Let's start here: there is a good case for New Zealand to have a high-end convention centre with a large exhibition space, and central Auckland would be the only sensible place in the country to put it. Done right, it would attract inbound travel dollars and provide beneficial infrastructure.
But such convention centres are expensive to build and operating costs are such that it can be difficult to make a purely commercial return on the investment. So it's reasonable to consider a public investment in this kind of infrastructure.
What isn't reasonable, or responsible, is to subvert a conventional tendering process in favour of some deal-of-the-century hatched over dinner by the Prime Minister and his senior officials. To trade off legislation intended to protect the vulnerable as a form of corporate welfare. To offer up the assets of a Crown-owned company without even notifying its board. And eventually to falsely claim that a highly critical report by the office of the auditor-general has "totally vindicated" you.
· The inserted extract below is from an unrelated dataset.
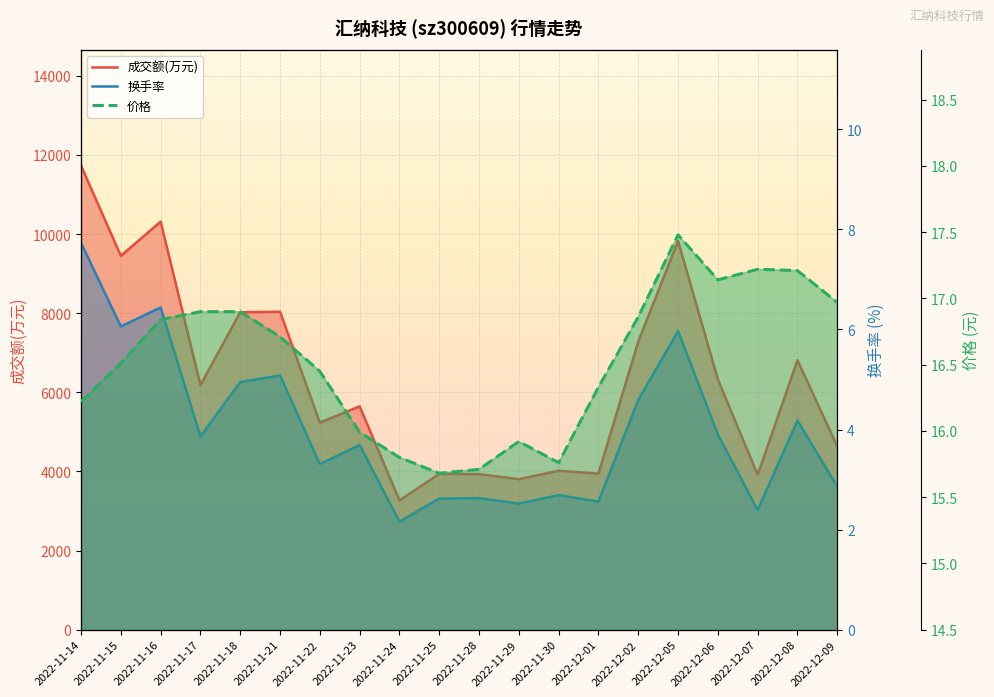

What is the total value across all series at 2022-11-21?

8058.8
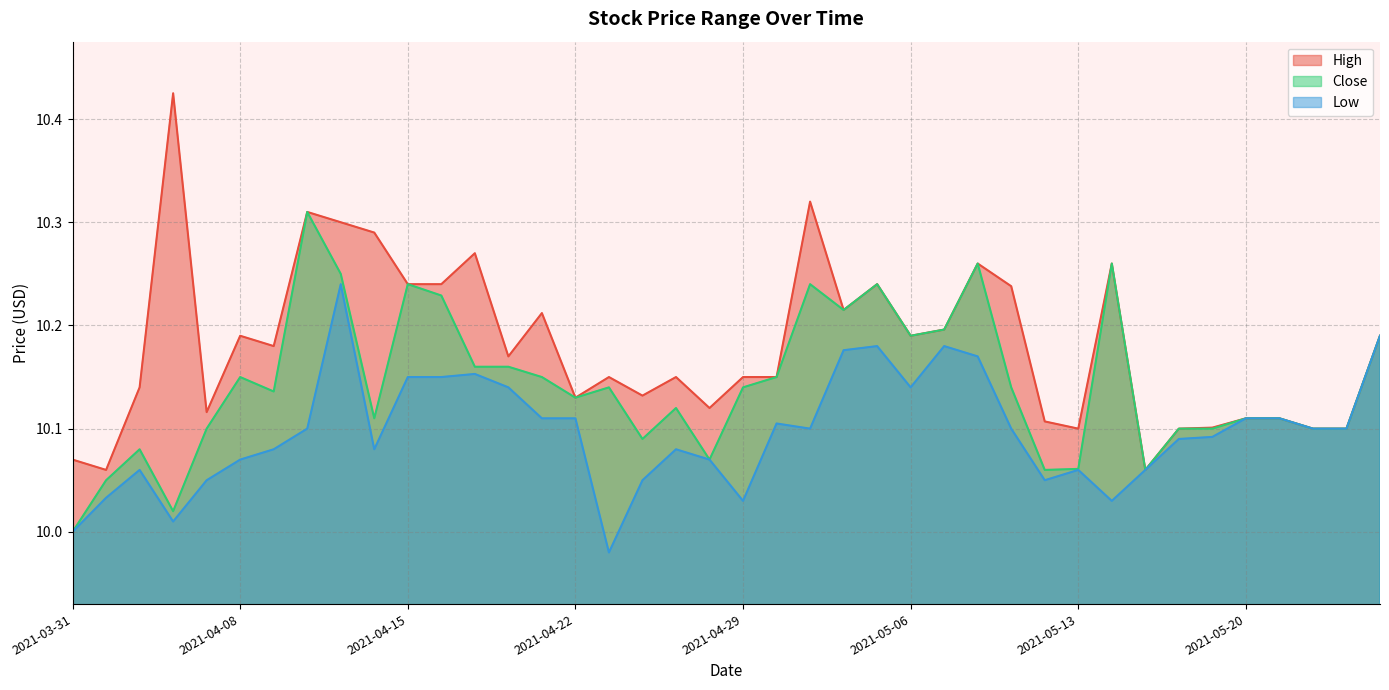

What is the highest value of the Close series?

10.3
All this becomes especially unreasonable and irresponsible when it transpires that the taxpayer is now in the hole for as much as $130 million on the project. The upshot being that we will end up making a substantial public investment after all, but without the benefits, protections or stakeholder rights that would have been established in a conventionally transparent negotiation process. The taxpayer is effectively over a barrel to a gambling company.
The polite word for ministers and officials who contrive such a situation is "muppets".